# TASK OBJECTIVE
Copy the passage on cyber-physical systems for flow networks and transportation word for word, from start to finish.
START PASSAGE FOR REVIEW
Flow-based CPSs comprise of physical systems that can be modeled as flow networks where physical entities flow along the edges of the network. Such systems are vulnerable to attacks that can potentially have severe health and economic impacts. Securing such systems against attacks is of paramount importance. To equip such systems with cyber-physical security without incurring huge costs, Suresh et al. proposes architecture for cyber-physical security of flow-based CPS-based on mobile sensors in the inherent flow and static beacons residing in the physical system[17].

3) Application Research of CPS-based Transportation: We use CPS-based transportation as application research. The application research of CPS-based transportation is mainly about its modeling and verification,safety control,hybrid cloud-based platform and security control.

Modern vehicles include an extensive amount of discrete logic implemented in software,that is needed to control and safeguard various aspects of a vehicle's operation: braking,steering, occupant safety,etc. So,powerful abstraction techniques is required to build discrete-event models from the underlying continuous or hybrid dynamics of single or multiple vehicles[18].

The modeling and verification of CPS-based transportation help to improve its throughput and safety. For example,drivers can drive more safely. As vehicle systems are becoming increasingly complex, the existing techniques for verification and validation of the discrete logic become insufficient to produce the required performance and reliability. So,extensive on-road vehicle tests are used as current industry standard solution. For such purposes, United States Council for Automotive Research (USCAR) is working towards a standard for wireless communication communication between car to car (C2C) and car to infrastructure (C2I)[19].

Reactive synthesis algorithms from supervisory control theory are adapted to the distributed nature of CPS-based transportation. Since unclear faults or unexpected events occur quite often,for safety reasons,the synthesized discrete logic must always allow the degradation to a fail-safe mode of operation.
END PASSAGE FOR REVIEW
START DATASET ENTRIES
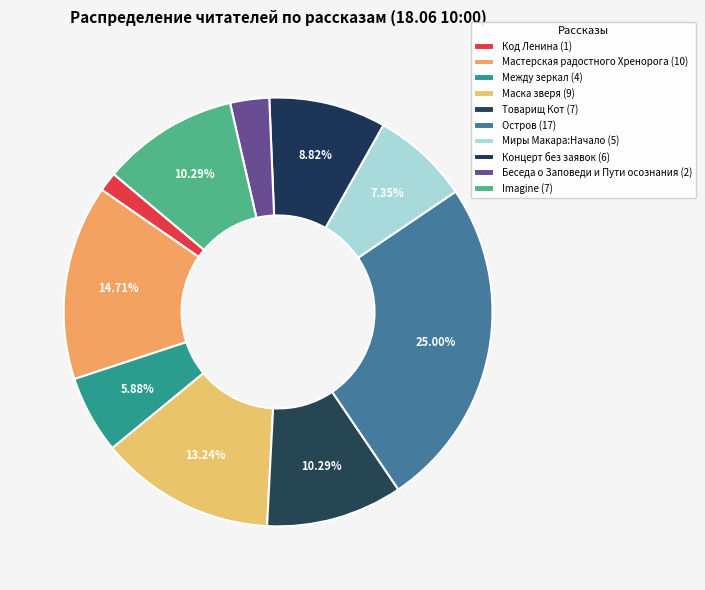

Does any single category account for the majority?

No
END DATASET ENTRIES
START DATASET ENTRIES
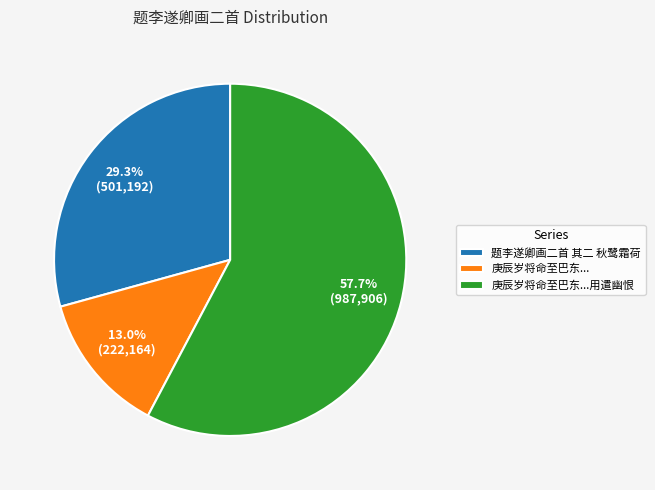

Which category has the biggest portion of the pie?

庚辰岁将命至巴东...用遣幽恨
END DATASET ENTRIES
# RESPONSE BELOW
Flow-based CPSs comprise of physical systems that can be modeled as flow networks where physical entities flow along the edges of the network. Such systems are vulnerable to attacks that can potentially have severe health and economic impacts. Securing such systems against attacks is of paramount importance. To equip such systems with cyber-physical security without incurring huge costs, Suresh et al. proposes architecture for cyber-physical security of flow-based CPS-based on mobile sensors in the inherent flow and static beacons residing in the physical system[17].

3) Application Research of CPS-based Transportation: We use CPS-based transportation as application research. The application research of CPS-based transportation is mainly about its modeling and verification,safety control,hybrid cloud-based platform and security control.

Modern vehicles include an extensive amount of discrete logic implemented in software,that is needed to control and safeguard various aspects of a vehicle's operation: braking,steering, occupant safety,etc. So,powerful abstraction techniques is required to build discrete-event models from the underlying continuous or hybrid dynamics of single or multiple vehicles[18].

The modeling and verification of CPS-based transportation help to improve its throughput and safety. For example,drivers can drive more safely. As vehicle systems are becoming increasingly complex, the existing techniques for verification and validation of the discrete logic become insufficient to produce the required performance and reliability. So,extensive on-road vehicle tests are used as current industry standard solution. For such purposes, United States Council for Automotive Research (USCAR) is working towards a standard for wireless communication communication between car to car (C2C) and car to infrastructure (C2I)[19].

Reactive synthesis algorithms from supervisory control theory are adapted to the distributed nature of CPS-based transportation. Since unclear faults or unexpected events occur quite often,for safety reasons,the synthesized discrete logic must always allow the degradation to a fail-safe mode of operation.